El querubín esloveno, vencedor de tres etapas, cada una en una de las tres semanas de la carrera, lo que subraya su solidez, ambición y capacidad, demostró que no es imprescindible disponer de un equipo formidable para alcanzar el éxtasis. Su triunfo ha debilitado ese mantra hasta el punto de hacerlo inservible. En ese punto, la victoria de Pogacar puede servir como gozne para abrir una nueva era. El esloveno es un pionero que mantiene intacto el espíritu de los aventureros. La Grande Boucle, que se adentró en un laberinto con la idea de esquivar el minotauro del covid-19, evidenció un escenario novedoso. En ese ecosistema de frágil equilibrio, donde reinaba la incertidumbre, Pogacar, irreductible y rebelde, fue capaz de revolucionar el Tour arrodillando al todopoderoso Jumbo, el equipo guía de la carrera francesa, con una actuación estratosférica en la crono.
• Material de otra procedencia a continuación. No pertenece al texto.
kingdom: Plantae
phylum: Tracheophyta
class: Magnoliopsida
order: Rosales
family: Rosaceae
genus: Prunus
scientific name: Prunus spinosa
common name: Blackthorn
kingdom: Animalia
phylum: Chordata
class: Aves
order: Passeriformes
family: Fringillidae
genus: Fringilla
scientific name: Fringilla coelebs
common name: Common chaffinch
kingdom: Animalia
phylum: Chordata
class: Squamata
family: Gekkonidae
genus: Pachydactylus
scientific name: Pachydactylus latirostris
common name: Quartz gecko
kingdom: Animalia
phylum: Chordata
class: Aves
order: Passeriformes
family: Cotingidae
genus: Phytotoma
El día de autos desfiguró a Roglic, el líder sólido, hasta convertirlo en un guiñapo después de soportar la tiranía de la estructura neerlandesa durante la carrera.

al ataque

La gloria de Pogacar enmarca a un ciclista prodigioso: en lo físico, el esloveno fue capaz de finalizar la carrera como un misil en la tercera semana el año de su debut; en lo psicológico, Pogacar demostró una tremenda fortaleza mental para rearmarse cuando cedió y en lo estratégico, el ángel exterminador interpretó de fábula la carrera para saber sacar provecho del trabajo del Jumbo, que siempre lo llevó en la chepa. Su singladura por una carrera tremendamente igualada así lo atestigua. La pérdida de un 1:20 en los abanicos de Lavaur no le hundió el ánimo. Muy al contrario, le envalentonó. En cuanto pudo, Pogacar atacó y demostró que estaba dispuesto a reventar el Tour desde cada recoveco de la carrera. En el Col de Peyresourde inició su remontada, cuando recuperó 40 segundos del tiempo que se llevó el viento. Continuó su imparable ascenso venciendo en Laruns, donde resolvió en un ajustado esprint entre los mejores. De ese modo se manejó en su triunfo en el Grand Colombier, donde Bernal se desplomó. En la semana decisiva, Pogacar perdió fuelle en el Col de la Loze ante el líder, pero fue capaz de recomponer su figura para agigantarse en La Planche des Belles Filles, donde destronó a Roglic tras completar una crono sideral que le atornilló al cielo de París. Pogacar es el futuro.